Der Band widmet sich dem Thema am Beispiel der Baseler Gerichtsakten aus der zweiten Hälfte des 15. Jahrhunderts. Der Autor behandelt zwei inhaltliche Ebenen: zum einen die Funktionsweise des (dem Rat unterstellten) Baseler Schöffengerichts in Bezug auf Konfliktfälle, die sich aus gescheiterten Schuldenbeziehungen ergaben. Auf der zweiten Ebene analysiert er die Praktiken des Aushandelns und die Akteure sowie verschiedene Schuldenarten, die Beziehungen, Herkunft, räumliche und soziale Nähe sowie das Geschlecht der Schuldner und GläubigerInnen.

Die Studie ist methodisch innovativ, da sie qualitative Quellenauswertung und quantitative Verfahren, wie die Netzwerkanalyse und Statistik, miteinander verbindet. Der Autor nutzt diese Methoden in einzelnen Kapiteln kenntnisreich und sehr reflektiert. Er analysiert mit einem durchgängig naturwissenschaftlichen Duktus die Querverbindungen aller möglichen Aspekte von Schuldenbeziehungen bis in kleinste Kapillare. Dabei behält er meist das Gesamtbild seiner Fragestellungen im Auge. Auch scheut er sich nicht davor, die Grenzen seiner Methodik immer wieder zu reflektieren, etwa wenn es um die mangelnde Interpretierbarkeit von Schuldenketten und wenig dichte Netzwerkstrukturen sowie die Repräsentativität der teils sehr kleinen Stichproben oder Verzerrungen durch Einzelfälle geht.

▶ **AUFGABE 1**
Welche quantitativen Verfahren verbindet die Studie laut der Besprechung zu den Baseler Schuldenbeziehungen mit qualitativer Quellenauswertung?
▶ **AUFGABE 2**
Führen Sie die Besprechung zu den Baseler Schuldenbeziehungen im Anschluss an ihren letzten Satz fort.
Die nachstehenden Zeilen sind hierfür ohne Belang.

▶ **BEREITGESTELLTE ANGABEN**
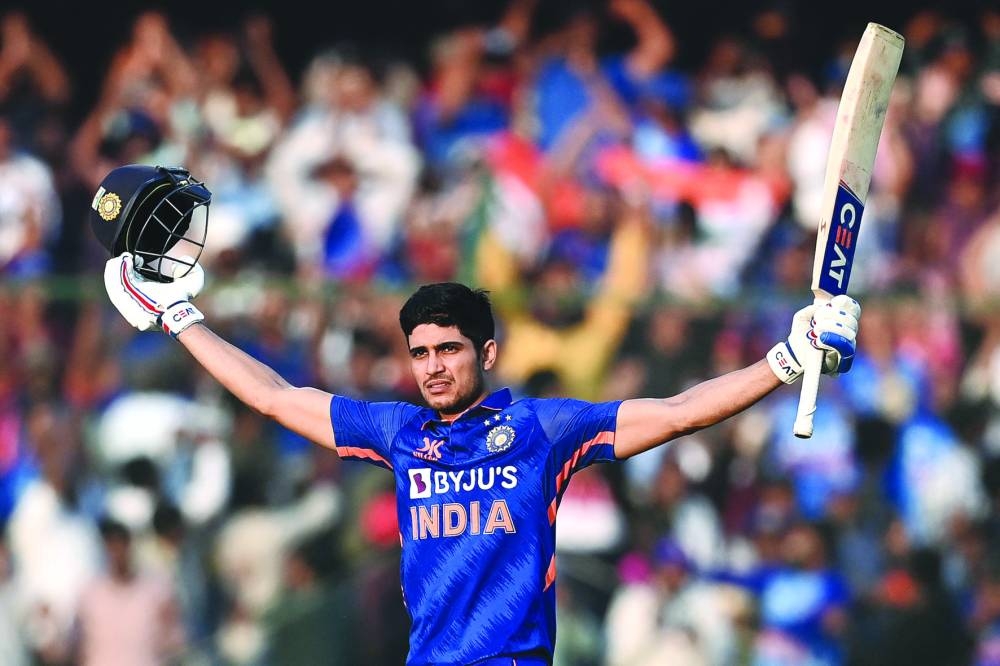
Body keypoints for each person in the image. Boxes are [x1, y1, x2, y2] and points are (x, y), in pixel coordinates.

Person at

▶ **ENDGÜLTIGE ANTWORT 1**
Netzwerkanalyse und Statistik.

▶ **ENDGÜLTIGE ANTWORT 2**
Benjamin Hitz gelingt es in den sechs Kapiteln seines Buchs verschiedene Themenbereiche rund um "Schulden vor Gericht" auf für die mittelalterliche Schulden- und Kreditgeschichte gewinnbringende Weise zu analysieren. Dabei stützt er sich auf zwei Stichproben aus den Jahren 1455 und 1497 (unter Hinzuziehung der zeitgleichen Steuerlisten), die ein differenziertes, ja fast schon verwirrendes Bild vom Schuldenmanagement in Basel aufzeigen. Die Akten tragen die Form von Schuldverschreibungen und Zahlungsversprechen (die kostenlosen und vor allem von Ärmeren genutzten Vergichte), Beschlagnahmungen fahrender Güter (Verbote) und Liegenschaften (Frönungen) sowie Klagen wegen Schulden und Urteile, welche meist Zahlungsaufforderungen waren. Diese Schriftlichkeit wurde ergänzt durch Eide und Zeugenaussagen (Kundschaften).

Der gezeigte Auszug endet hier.